[Tutor] Tungsten teaching method

ThreeBlindQuarks threesomequarks at proton.me
Fri Jul 14 14:09:47 EDT 2023


I have been wondering about some of the newer python learners in terms of how they approach learning. This is not really about just python but all kinds of languages.

Do you start with the basics as in the kinds of constructs many earlier programming languages have. I mean define basic types like integer, floating point and character/text. Teach how to do simple assignment statements, then IF statements (or even weirder GOTO) and loop constructs like WHILE or FOR or whatever, then learn how to create functions, perhaps make simple objects and maybe eventually how to treat functions as first class objects.

In other words, do you teach loosely simple parts of procedural programming then perhaps introduce object oriented and functional and perhaps other methodologies, including teaching about assorted libraries/packages/modules that extend the language?

I think some here have learned vaguely along these lines and some quite differently. Some skip learning much and just look at snippets of code, perhaps in internet searches and try to figure things out. Some would prefer to search for pre-built software, as in publicly shared modules, that already do 90% of what they want.

So I decided to learn another language called WOLFRAM. I am not suggesting anyone here do so. I just am using it to illustrate some points. In a sense, this language is a successor to Mathematica and is a very high-level language that is hard to characterize. It comes with at least 6,000 functions built-in as in not needing to be imported. It is by Stephen Wolfram, hence the name that means Tungsten which is why the chemical symbol is W. The book is from 2015 and is called An Elementary Introduction to the Wolfram Language.

What got me is that for an ELEMENTARY text, it skips all the elementary parts. It seems to practically jump into functional programming from the start and only about 2/3 of the way through the book is there a mention of a kind of IF statement. No real mention of loops as everything sort of had loops built-in one way or another. I still have not seen examples on how to setup a variable and assign to it or create a function other than an immediate inline (anonymous) function let alone how to create an object. I know it all has to be THERE but you can apparently do an amazing amount in this language by simply calling one of the many built-in functions appropriately, often in a nested fashion.

So, no, not suggesting it as a first language.

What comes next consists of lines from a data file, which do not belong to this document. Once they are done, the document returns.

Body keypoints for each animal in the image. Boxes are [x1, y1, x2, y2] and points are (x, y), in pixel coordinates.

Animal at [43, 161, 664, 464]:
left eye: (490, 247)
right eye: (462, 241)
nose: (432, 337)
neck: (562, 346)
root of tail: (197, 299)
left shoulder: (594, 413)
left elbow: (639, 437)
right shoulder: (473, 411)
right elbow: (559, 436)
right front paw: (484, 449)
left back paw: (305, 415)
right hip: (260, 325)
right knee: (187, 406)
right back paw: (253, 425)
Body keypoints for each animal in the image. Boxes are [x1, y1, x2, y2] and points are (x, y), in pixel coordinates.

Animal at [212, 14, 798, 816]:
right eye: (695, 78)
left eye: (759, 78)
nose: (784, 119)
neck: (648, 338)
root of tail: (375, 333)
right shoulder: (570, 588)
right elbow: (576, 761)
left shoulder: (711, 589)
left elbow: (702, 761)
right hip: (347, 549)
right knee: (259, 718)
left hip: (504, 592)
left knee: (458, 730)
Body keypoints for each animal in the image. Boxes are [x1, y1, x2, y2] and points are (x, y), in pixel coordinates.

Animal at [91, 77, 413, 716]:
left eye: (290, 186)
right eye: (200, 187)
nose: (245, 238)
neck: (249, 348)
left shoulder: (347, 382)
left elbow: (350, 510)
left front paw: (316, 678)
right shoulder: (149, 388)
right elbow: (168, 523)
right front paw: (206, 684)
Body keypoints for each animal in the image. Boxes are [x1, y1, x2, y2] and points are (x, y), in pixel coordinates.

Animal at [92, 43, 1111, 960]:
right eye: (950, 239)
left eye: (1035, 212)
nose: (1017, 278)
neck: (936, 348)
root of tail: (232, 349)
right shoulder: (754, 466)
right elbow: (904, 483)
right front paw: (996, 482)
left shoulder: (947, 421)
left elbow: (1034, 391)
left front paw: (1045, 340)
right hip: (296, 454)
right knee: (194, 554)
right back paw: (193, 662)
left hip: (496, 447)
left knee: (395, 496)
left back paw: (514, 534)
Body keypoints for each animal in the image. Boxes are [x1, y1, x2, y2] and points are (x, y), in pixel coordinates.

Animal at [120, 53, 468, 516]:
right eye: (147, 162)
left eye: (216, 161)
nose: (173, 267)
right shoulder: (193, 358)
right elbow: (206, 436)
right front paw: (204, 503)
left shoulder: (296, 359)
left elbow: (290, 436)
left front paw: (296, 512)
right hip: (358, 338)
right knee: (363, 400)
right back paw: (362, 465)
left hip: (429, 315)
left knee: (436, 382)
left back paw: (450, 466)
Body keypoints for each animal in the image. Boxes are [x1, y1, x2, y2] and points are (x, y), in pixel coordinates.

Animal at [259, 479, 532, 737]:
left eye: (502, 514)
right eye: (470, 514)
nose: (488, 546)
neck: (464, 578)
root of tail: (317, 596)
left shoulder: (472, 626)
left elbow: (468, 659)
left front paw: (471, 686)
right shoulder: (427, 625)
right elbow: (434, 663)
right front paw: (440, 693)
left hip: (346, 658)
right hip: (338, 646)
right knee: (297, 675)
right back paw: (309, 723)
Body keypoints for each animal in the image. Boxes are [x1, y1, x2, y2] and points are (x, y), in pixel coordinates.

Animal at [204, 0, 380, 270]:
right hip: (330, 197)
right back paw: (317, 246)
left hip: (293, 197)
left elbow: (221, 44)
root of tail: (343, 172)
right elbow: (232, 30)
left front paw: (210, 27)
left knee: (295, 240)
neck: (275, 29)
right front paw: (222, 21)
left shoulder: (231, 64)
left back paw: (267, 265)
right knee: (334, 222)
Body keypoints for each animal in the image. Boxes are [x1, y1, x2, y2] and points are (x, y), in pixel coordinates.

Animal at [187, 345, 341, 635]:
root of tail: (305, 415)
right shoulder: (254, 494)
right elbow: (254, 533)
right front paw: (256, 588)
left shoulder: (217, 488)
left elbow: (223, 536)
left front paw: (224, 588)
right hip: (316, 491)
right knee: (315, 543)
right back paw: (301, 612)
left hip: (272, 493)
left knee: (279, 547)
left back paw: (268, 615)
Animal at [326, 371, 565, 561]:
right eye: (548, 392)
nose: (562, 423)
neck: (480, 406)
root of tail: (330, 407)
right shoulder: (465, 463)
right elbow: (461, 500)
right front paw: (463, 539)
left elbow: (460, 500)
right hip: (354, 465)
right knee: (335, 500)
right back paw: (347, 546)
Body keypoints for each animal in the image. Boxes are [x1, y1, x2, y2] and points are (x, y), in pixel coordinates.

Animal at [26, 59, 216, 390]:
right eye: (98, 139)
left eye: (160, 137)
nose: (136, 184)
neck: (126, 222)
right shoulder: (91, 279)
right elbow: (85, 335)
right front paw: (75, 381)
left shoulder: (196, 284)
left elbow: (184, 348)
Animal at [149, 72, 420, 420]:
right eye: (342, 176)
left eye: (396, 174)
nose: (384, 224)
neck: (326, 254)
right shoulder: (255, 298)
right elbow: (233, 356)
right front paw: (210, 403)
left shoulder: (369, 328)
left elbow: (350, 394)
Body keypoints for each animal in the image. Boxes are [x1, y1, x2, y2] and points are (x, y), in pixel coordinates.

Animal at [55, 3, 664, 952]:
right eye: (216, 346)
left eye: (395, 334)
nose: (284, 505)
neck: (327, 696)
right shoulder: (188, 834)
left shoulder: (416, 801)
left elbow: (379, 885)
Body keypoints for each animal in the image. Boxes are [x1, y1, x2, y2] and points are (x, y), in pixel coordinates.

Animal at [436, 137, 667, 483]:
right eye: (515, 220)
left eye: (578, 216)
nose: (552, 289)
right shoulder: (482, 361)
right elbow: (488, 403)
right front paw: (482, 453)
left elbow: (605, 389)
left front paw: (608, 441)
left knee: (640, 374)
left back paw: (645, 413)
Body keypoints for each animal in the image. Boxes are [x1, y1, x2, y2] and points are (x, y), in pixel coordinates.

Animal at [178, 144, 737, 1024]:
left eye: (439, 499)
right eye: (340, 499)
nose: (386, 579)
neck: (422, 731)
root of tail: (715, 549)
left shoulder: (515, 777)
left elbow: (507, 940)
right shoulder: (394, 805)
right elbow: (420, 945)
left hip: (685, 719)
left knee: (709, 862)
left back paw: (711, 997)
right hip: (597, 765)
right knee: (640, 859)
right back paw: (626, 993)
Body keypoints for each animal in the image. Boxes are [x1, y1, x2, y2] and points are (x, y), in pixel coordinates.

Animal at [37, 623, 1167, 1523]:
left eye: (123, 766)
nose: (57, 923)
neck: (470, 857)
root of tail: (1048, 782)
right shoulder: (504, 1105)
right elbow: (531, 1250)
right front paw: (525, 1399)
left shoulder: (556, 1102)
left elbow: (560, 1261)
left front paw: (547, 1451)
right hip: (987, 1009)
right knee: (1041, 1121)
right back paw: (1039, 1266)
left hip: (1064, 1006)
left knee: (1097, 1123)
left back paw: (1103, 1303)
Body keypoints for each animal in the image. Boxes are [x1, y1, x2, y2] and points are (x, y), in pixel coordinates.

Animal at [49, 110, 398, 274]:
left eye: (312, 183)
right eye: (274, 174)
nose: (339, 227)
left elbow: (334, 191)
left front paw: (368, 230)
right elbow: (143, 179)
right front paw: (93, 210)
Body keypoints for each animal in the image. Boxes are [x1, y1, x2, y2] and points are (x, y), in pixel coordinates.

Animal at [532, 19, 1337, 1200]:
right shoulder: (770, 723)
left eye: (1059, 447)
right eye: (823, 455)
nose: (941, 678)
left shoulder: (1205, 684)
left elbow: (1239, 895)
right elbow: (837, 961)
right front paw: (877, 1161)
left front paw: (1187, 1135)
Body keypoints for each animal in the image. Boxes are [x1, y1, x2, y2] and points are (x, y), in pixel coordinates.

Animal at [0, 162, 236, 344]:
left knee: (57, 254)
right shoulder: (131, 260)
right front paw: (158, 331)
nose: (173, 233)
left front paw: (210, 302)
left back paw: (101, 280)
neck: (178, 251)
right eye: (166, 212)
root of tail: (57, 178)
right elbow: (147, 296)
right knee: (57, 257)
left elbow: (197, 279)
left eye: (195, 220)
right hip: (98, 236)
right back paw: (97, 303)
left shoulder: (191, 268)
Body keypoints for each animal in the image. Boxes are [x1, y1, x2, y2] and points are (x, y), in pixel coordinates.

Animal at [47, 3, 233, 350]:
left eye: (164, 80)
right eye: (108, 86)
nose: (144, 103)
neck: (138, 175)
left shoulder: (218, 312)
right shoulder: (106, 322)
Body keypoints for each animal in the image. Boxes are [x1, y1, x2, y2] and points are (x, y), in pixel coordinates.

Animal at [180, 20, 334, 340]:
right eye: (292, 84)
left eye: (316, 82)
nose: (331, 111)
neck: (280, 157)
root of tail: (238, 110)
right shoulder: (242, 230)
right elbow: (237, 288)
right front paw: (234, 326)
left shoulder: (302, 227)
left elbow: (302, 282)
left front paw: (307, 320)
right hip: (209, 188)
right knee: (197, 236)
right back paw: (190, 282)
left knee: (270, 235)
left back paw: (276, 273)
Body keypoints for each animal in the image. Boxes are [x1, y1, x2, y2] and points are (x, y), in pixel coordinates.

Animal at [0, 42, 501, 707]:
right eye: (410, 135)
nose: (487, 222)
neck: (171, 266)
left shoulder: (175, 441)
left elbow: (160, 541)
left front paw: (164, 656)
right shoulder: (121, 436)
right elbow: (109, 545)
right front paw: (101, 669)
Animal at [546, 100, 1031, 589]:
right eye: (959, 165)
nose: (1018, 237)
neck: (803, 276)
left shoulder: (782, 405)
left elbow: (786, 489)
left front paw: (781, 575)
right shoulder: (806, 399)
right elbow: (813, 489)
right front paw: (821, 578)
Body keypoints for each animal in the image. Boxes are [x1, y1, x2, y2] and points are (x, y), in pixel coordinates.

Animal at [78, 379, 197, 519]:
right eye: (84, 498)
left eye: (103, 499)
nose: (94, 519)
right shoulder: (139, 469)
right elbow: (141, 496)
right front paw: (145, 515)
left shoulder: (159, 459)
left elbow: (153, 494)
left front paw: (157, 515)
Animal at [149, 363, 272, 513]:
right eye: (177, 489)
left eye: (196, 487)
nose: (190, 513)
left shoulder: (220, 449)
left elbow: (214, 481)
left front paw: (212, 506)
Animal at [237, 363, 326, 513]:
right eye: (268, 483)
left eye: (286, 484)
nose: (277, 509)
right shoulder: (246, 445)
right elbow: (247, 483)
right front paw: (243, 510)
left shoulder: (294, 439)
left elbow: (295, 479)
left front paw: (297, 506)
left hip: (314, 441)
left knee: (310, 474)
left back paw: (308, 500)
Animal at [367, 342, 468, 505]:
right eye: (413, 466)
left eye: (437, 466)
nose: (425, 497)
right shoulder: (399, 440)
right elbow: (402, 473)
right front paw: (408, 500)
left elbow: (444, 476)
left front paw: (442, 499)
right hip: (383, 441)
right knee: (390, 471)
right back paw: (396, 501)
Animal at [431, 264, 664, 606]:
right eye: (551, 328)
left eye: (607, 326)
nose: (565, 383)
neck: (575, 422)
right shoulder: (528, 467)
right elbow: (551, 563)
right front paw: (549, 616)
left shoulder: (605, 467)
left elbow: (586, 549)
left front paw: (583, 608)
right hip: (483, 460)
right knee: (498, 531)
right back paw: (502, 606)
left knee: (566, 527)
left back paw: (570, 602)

The point here is that we often have little idea about the person asking a question and their background. There can be a temptation to simply give them an answer, sometimes an elegant answer using advanced features. Several of us recently tried coaching someone to fix their code and work through learning how to solve a problem. Someone else just supplied working code. Now if someone asked Wolfram how to say determine if a number is prime, rather than suggesting some technique using an algorithm, they would just suggest using PrimeQ[number] and voila! (In that language, you use square brackets in function calls.) If they were then asked how to check a whole list of numbers that way, do you think they would show any visible loops? Nope. I will spare the details but in effect they would apply a function to a list returning the list of results. If you want just the ones that are prime, you can use a sort of embedded if statement. One-liners seem to be the norm. And perhaps odder, the language is merely a part of a larger entity that includes a gigantic knowledge base on the internet that it automatically taps into so your program can literally ask in plain English for things like the populations of countries embedded in a request to make some complex plot displaying them.

Python though is actually many paradigms in one. You can actually do quite a bit similar to what I described if you focus on a combination of functional programming and some object-oriented programming and are a bit more verbose. But if you want to learn how computers work on a basic level and then get into higher abstractions, it is very good. Some of what I describe is in there if you know where to look. You can use plain loops, then as syntactic sugar you can use comprehensions or perhaps generators and of course you can use functional programming, including the kinds of tools you can get in the itertools module that automate lots of stuff for you.

In this forum, I suspect that unless asked otherwise, we ought to remain in the lower levels. And I don’t mean the meaning of Elementary of someone like Stephen Wolfram! LOL!